- _Text_:
Select Committee on Business and Enterprise Minutes of Evidence


Examination of Witnesses (Questions 60-79)

MR ALAN COOK CBE, MS PAULA VENNELLS AND MR HOWARD WEBBER

10 JUNE 2008

  Q60  Mr Binley: My concern is about the culture of the whole operation and the commensurate lack of care at local level that is really causing these problems. I refer again to the crude application of support figures in the negotiations. I refer to people who feel they are being cheated and the consultation really is not very meaningful; you are doing an occasional retention of a post office that was due to be closed but it all looks so pat and done by design and it does not seem to project any care at local level. That is my concern, that you are like a big brother—or not a big brother because that is too concerning—or a big organisation that comes in and says, "This is what we are doing; this is what the situation is and, yes, we will do a consultation process because we have to", but it really is not very meaningful.

  Mr Cook: I do not accept that at all. When we go into an area at the outset we have an outline plan, an expectation of what we are likely to do. Since the programme has begun, even before we had gone to public consultation, we had changed 201 of the proposed branches. Then, when we have gone into local consultation, which is public, a further 47—

  Q61  Chairman: We are going to come on to the details of the network change next.

  Mr Cook: I do need to defend myself a bit.

- _Work to do_:
1 - Please answer these questions from the minutes:
(a) On what date was this evidence taken?
(b) According to Mr Cook, how many of the proposed branches had been changed before public consultation?
(c) What does the Chairman say the committee will come on to next?
2 - Summarize the minutes in two sentences.
The material that comes after this has no connection to the minutes.

Recorded data:
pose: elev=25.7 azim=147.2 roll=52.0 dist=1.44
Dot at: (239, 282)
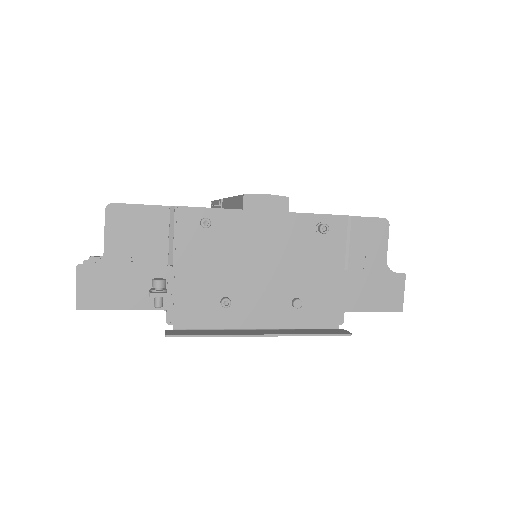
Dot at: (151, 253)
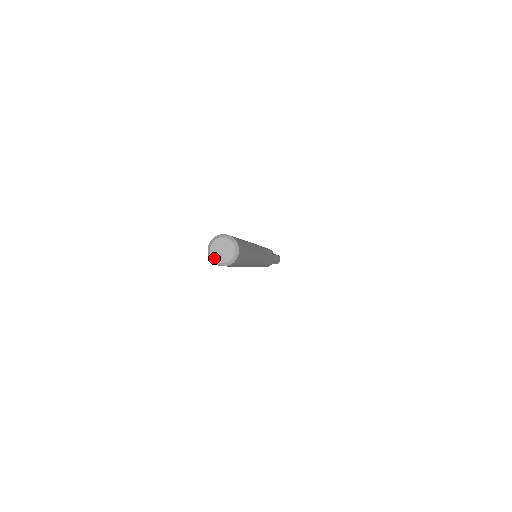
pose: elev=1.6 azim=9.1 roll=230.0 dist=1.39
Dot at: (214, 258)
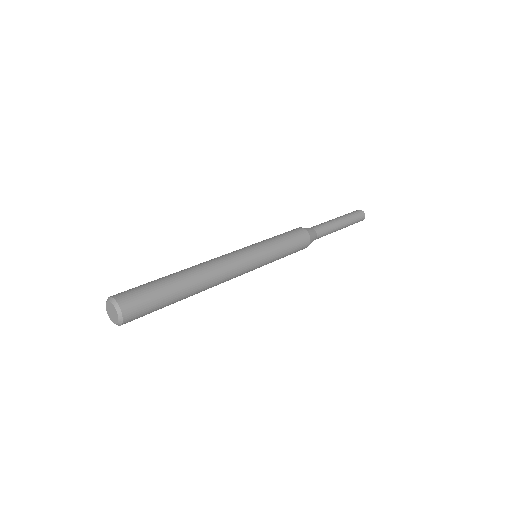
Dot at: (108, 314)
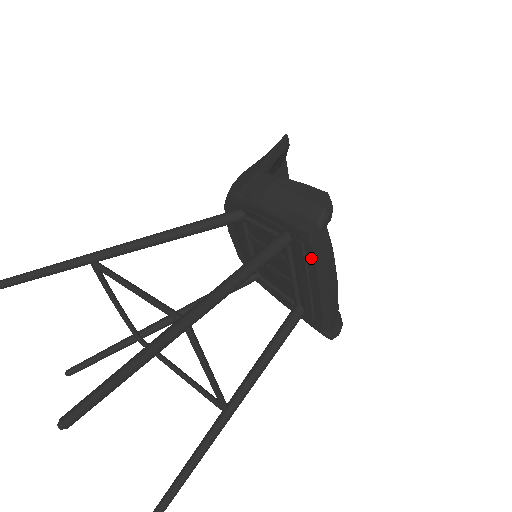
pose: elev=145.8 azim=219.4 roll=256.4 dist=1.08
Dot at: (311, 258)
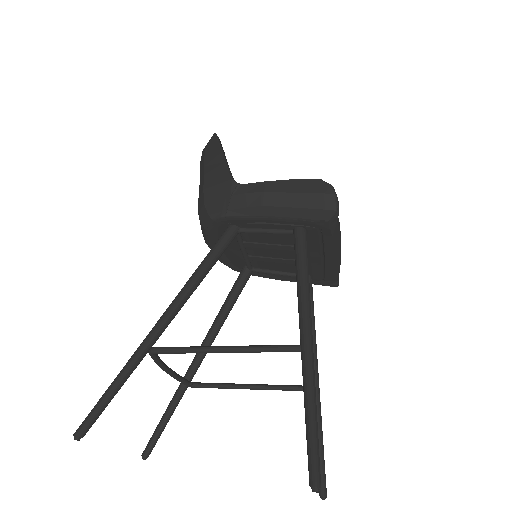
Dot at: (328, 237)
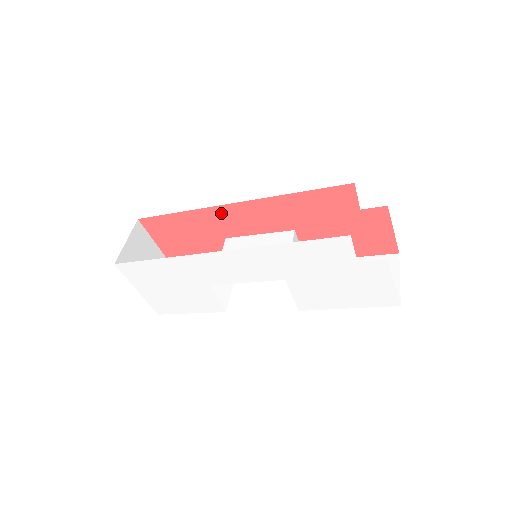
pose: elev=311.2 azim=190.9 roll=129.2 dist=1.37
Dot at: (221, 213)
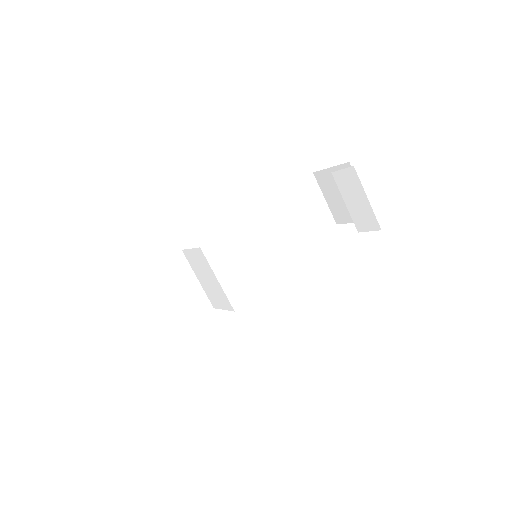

...

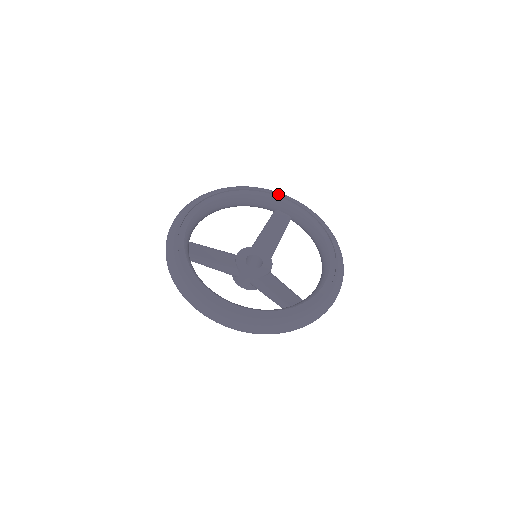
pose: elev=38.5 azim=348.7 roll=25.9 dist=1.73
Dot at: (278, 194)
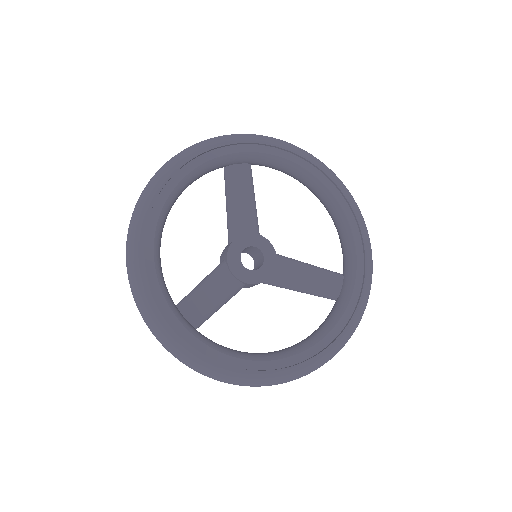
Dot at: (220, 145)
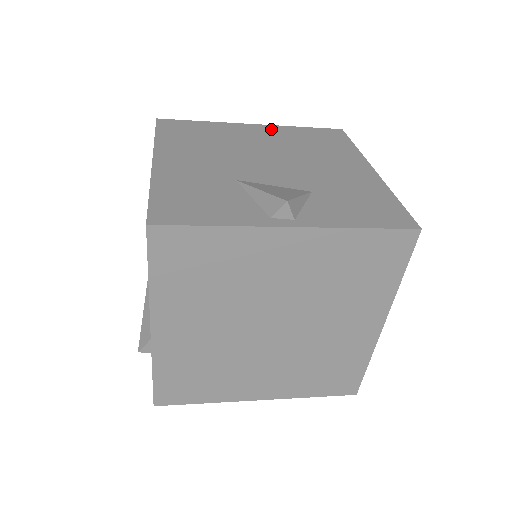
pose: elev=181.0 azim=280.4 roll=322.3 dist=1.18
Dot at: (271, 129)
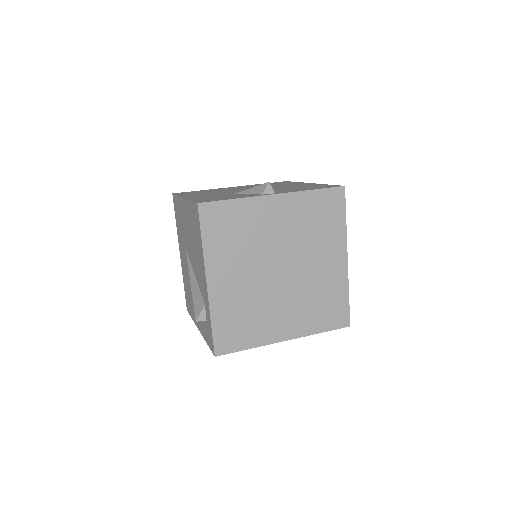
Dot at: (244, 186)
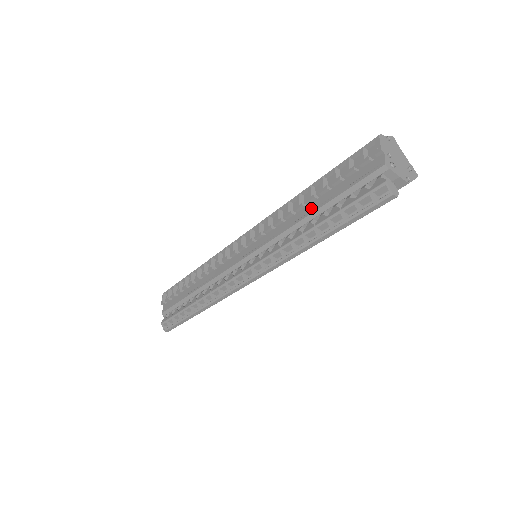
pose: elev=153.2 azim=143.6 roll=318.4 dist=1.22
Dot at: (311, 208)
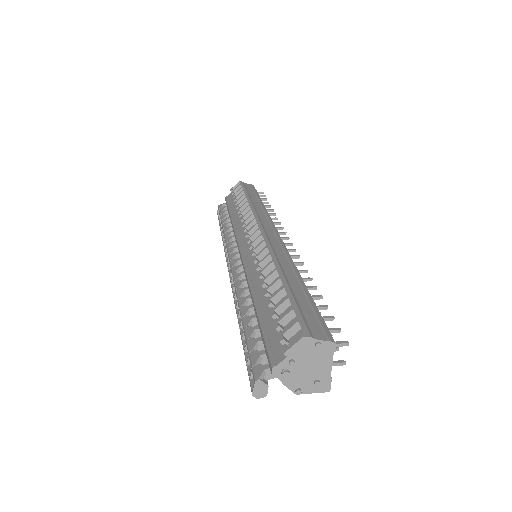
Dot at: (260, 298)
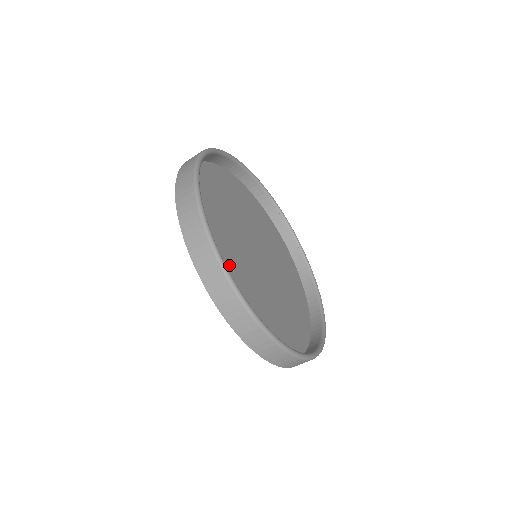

- _Outputs by task_:
1 -
(a) 10 June 2008.
(b) 201.
(c) The details of the network change.

2 - On 10 June 2008, Mr Binley told the Select Committee on Business and Enterprise that he was concerned about the culture of the whole operation and a lack of care at local level, and that the consultation was not very meaningful. Mr Cook rejected this, saying they go into an area with an outline plan and had changed 201 of the proposed branches even before public consultation, and the Chairman then said the committee would come on to the details of the network change next.